March 22, 20264 min read

What I've Stopped Calling "Frontend Architecture"

I used to love the word. I'd argue about it in PR reviews, put it on slide decks, talk for half an hour at a whiteboard about whether something belonged in features or domain or entities. I no longer trust most of what I used to say.

It's not that frontend architecture doesn't exist. It's that the word has become shorthand for whatever the speaker wanted to do anyway. Somebody wants a monorepo because they read about Turborepo: architecture. Somebody wants features/ instead of pages/: architecture. None are wrong, exactly — they're folder structure and build configuration, dressed up in a word that implies more rigor than they contain.

The four mistakes I championed in 2022

Around 2021–2022 I put a lot of state into Redux — form state, modal open/closed, hover state on list items. The reasoning was that "one place to look for state" was good. This was wrong. Transient UI state in a global store couples components that have no business knowing about each other, and turns the Redux inspector into a firehose. Server data, auth, theme — yes. Hover state — no.

I also led a project that split a working app into four Nx packages because one might be reused someday. The other app never got built. We spent a year paying the tax — package boundaries, circular dependency errors, build orchestration breaking every time someone updated a dep. Monorepos make sense when you already have two real consumers. Not before.

I partly designed a codebase where every API call went through a use case that called a repository that called an adapter that called fetch. Beautiful on the whiteboard. Adding an endpoint touched five files and only one person fully understood the layering. Six months after I left, someone simplified it down to thin API clients.
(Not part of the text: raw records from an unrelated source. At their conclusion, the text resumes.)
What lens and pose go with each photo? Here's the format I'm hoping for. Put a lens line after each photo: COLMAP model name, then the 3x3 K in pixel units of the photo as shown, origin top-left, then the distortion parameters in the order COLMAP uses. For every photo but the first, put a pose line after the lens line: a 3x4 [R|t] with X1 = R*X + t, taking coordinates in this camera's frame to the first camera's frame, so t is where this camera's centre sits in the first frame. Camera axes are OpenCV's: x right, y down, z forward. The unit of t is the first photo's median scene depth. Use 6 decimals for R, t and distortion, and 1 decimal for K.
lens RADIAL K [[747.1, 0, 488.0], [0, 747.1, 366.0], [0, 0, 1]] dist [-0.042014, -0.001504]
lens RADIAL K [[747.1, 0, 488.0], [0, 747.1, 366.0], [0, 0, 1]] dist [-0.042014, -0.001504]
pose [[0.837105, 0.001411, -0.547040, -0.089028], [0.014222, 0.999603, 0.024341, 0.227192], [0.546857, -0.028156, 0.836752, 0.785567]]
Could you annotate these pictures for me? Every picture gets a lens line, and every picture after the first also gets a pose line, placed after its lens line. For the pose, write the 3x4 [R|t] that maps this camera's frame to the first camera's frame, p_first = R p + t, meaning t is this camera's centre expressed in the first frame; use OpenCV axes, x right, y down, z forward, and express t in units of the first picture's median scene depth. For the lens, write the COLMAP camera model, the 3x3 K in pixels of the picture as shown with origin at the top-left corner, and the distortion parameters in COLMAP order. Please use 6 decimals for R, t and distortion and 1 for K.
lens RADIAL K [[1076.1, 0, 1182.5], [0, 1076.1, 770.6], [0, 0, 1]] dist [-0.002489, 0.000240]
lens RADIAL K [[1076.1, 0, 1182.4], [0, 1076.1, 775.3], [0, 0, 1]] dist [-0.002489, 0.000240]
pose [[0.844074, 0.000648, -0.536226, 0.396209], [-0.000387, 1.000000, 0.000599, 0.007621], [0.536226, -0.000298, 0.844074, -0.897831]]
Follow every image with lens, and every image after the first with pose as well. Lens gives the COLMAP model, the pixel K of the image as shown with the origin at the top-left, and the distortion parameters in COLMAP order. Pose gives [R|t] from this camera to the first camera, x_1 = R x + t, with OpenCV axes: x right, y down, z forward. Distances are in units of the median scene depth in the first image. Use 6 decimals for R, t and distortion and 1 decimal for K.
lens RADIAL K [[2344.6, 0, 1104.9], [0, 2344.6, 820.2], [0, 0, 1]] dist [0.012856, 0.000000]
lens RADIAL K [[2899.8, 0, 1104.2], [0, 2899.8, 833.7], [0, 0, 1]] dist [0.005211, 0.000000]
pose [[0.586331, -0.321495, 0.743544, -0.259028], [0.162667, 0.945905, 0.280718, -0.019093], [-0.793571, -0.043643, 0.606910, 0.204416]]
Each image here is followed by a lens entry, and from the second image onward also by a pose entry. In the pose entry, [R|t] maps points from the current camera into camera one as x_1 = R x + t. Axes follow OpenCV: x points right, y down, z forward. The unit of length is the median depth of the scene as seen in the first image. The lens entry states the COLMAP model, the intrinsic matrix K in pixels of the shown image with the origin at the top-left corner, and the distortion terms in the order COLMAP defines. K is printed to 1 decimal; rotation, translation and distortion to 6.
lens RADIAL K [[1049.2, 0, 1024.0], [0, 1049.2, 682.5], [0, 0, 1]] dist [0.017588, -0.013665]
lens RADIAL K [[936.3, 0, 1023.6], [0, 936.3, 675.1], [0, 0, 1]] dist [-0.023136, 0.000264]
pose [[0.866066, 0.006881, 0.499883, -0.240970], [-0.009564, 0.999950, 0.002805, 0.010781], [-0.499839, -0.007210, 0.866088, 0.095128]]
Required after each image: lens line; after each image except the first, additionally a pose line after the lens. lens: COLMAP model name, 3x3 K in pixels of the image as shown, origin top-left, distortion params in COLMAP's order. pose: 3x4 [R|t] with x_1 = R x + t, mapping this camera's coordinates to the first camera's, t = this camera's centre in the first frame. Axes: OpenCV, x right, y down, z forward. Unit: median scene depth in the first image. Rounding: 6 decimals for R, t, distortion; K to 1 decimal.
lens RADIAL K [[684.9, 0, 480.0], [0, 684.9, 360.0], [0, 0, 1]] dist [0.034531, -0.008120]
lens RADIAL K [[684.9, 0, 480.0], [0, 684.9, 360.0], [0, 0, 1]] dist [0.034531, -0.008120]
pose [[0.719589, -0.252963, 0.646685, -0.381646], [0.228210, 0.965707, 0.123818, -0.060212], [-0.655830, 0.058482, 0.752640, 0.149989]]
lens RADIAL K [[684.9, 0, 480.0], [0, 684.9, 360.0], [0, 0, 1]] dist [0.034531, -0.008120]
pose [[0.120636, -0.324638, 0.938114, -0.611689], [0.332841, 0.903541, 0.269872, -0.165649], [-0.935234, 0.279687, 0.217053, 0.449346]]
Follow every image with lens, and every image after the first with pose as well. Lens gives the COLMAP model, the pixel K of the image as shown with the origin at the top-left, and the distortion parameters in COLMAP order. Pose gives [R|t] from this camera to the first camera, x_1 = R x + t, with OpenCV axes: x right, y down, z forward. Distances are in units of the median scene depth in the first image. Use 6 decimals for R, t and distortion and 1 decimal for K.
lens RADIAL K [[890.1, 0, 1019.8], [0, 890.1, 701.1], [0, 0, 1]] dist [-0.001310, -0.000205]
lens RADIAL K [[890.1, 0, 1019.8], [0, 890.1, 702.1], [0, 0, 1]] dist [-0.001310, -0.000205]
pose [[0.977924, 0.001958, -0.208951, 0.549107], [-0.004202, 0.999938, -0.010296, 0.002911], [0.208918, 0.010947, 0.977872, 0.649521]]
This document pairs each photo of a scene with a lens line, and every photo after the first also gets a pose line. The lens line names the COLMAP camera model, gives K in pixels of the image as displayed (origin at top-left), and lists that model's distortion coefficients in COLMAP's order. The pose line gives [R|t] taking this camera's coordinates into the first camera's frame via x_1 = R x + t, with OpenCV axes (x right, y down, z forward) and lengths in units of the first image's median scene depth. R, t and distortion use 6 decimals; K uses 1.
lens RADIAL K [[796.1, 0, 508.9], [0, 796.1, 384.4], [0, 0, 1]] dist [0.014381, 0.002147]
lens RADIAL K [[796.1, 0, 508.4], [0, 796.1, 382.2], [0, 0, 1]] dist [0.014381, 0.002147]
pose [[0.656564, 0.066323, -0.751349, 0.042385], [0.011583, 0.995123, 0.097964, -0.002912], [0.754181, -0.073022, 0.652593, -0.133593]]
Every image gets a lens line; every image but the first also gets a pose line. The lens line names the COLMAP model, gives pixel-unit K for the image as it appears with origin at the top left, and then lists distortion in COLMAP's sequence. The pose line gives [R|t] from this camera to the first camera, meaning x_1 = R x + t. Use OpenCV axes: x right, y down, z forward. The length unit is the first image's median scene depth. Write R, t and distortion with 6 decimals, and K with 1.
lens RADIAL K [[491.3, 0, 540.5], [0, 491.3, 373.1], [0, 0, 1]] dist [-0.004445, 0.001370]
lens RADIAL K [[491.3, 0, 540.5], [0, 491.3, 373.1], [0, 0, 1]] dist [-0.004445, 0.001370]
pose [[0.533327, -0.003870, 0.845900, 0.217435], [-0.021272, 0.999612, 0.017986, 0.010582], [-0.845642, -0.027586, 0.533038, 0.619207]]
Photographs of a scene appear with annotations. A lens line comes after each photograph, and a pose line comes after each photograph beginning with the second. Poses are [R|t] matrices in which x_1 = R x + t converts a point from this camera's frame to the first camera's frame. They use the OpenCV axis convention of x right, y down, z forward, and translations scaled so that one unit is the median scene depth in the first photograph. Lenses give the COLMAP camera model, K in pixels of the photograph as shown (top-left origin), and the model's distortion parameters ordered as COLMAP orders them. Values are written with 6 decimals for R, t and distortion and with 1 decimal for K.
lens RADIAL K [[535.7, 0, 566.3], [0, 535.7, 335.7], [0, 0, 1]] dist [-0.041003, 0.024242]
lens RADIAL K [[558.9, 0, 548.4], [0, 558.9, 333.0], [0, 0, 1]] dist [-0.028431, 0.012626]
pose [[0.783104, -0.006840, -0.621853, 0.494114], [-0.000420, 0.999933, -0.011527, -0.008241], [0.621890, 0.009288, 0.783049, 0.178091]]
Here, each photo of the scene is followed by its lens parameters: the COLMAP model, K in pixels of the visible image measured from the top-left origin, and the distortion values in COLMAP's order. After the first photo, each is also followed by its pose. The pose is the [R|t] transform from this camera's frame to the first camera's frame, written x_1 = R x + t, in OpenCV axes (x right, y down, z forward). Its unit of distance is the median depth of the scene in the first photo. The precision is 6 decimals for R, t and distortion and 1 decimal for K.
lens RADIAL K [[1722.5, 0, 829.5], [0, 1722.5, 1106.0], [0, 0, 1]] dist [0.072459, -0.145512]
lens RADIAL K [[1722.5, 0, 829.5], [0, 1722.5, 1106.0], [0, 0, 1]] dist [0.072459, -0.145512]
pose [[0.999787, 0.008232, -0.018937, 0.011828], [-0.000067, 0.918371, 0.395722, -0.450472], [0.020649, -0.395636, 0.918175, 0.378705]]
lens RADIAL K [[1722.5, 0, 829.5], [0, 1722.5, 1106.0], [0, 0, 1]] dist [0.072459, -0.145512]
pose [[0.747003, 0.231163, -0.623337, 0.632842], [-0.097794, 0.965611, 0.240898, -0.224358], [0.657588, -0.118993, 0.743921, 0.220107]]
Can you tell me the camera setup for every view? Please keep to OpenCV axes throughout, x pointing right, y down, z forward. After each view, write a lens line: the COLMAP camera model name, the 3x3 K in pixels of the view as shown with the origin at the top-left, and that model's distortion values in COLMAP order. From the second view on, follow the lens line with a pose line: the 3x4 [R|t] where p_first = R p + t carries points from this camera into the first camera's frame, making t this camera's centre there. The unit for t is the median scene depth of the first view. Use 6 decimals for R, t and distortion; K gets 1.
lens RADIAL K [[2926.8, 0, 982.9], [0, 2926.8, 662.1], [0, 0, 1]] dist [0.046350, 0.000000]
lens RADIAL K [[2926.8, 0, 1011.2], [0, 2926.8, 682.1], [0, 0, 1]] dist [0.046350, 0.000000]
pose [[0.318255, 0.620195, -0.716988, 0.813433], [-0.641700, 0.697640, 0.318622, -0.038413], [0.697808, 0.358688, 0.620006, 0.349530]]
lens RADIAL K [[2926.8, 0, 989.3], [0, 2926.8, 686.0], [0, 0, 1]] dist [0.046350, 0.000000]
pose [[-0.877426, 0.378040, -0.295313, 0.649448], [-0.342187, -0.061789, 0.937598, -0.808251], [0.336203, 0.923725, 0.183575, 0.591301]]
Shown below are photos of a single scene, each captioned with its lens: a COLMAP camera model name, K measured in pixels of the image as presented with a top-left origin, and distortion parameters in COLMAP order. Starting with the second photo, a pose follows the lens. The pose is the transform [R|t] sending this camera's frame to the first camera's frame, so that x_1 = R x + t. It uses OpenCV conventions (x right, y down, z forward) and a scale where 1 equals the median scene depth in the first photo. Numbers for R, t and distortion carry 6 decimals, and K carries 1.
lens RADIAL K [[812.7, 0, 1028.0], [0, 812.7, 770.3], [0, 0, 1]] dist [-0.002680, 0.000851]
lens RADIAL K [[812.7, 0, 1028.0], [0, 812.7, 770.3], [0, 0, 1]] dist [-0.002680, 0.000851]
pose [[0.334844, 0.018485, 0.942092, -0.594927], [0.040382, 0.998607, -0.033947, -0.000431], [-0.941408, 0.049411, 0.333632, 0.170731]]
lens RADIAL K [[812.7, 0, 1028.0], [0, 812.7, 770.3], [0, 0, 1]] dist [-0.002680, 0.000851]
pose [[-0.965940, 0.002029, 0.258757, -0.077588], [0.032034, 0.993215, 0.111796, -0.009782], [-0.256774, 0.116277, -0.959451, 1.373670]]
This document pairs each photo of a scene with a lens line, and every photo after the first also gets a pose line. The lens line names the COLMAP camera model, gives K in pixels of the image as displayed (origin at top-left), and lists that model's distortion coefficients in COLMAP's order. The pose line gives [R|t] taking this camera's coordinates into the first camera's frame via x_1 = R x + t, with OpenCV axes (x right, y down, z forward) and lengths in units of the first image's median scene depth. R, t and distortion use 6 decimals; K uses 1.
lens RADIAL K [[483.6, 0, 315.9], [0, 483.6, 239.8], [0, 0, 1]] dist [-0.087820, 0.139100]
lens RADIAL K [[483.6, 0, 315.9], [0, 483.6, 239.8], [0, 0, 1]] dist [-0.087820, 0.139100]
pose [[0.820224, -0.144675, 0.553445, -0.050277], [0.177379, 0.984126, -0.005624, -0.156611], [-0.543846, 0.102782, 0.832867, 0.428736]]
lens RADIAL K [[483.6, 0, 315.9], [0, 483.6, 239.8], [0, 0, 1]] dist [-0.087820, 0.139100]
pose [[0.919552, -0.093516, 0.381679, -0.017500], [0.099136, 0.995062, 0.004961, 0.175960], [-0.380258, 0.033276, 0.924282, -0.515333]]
The one I'm most embarrassed about is the <Form> wrapper. We had two forms. I built one component that handled validation, errors, submission, optimistic updates, and a half-dozen edge cases. The third form didn't fit. We extended the abstraction. The extension broke the original two. By the time we had four forms, the wrapper was 500 lines with an eighteen-option config object. We ripped it out and wrote each form as its own small thing.

The pattern in all four is the same: I optimized for an imagined future that didn't arrive and paid the cost in real present-day complexity. Premature generalization is the most expensive thing I've consistently done as a frontend engineer, and the insidious part is that it always looks, in the moment, like the senior thing to do.

The actual architecture problem is shared state

Almost everything else in a frontend codebase can be reorganized later. Shared state can't, easily. This is where the word "architecture" still earns its keep.

The good codebases I've worked in handle this with careful prejudice. Things genuinely shared — current user, theme, active workspace — live in dedicated stores. Things coincidentally shared — two components that both happen to need the current row's data — are passed explicitly, not promoted to global. The bad codebases treat the distinction as style, and pay for it for years.

What I do now

I judge codebases by one question: can a new contributor figure out where to add a feature without DM-ing anyone? If yes, the team has legibility. If no, no number of conference-approved patterns will fix it. Folder structure barely matters. Consistent conventions do.

The people I respect most hold their architectural preferences loosely. They refactor toward problems rather than ideals, and they're comfortable saying "I don't know, let's start simple and see what hurts." That phrase is doing more work in a healthy codebase than any architecture document ever does.